When Does Online Imitation Learning Help in LLM Post-Training? The Role of (Non-)Realizability Beyond Horizon

2026-06-29Machine Learning

Machine Learning
AI summary

The authors study online imitation learning (IL), a method where a model learns by interacting and imitating experts. They question the common belief that the main benefit of online IL comes from fixing mistakes made during learning. Instead, they show that whether online IL helps depends on if the model can perfectly represent the expert's behavior (realizability). When it can, offline learning works just as well, but when it can't, online IL overcomes fundamental limits and performs better despite differences between the model and expert.
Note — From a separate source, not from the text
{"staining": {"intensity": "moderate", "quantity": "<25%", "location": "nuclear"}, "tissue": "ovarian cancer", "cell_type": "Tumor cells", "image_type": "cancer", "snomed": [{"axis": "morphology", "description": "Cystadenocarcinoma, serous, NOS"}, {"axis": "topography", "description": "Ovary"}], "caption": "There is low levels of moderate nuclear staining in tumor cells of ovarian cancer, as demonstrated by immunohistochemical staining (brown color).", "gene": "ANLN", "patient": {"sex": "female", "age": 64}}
Imitation LearningOnline LearningOffline LearningOn-Policy DistillationRealizabilityModel MisspecificationDistributional MismatchError AccumulationInformation-Theoretic BottleneckLarge Language Models
Authors
Huaqing Zhang, Jingchu Gai, Juno Kim, Bingbin Liu, Andrej Risteski
Abstract
Online imitation learning (IL), particularly on-policy distillation, has emerged as a strong LLM post-training approach, often outperforming offline supervised fine-tuning (SFT). Yet a principled understanding of when and why online interaction helps remains unclear. In this work, we challenge the view that error accumulation is the main source of online IL's advantage, and instead show that the benefits of online interaction depend critically on whether the setting is realizable, i.e., whether the student policy class can represent the expert policy. Under realizability, we empirically find that offline IL already matches expert performance. In contrast, in non-realizable (misspecified) settings, we prove that offline IL encounters an information-theoretic bottleneck even when horizon $H=1$, and propose a structural characterization of misspecification relative to the reward, under which online IL provably achieves high performance despite a large distributional mismatch between the expert and student policies.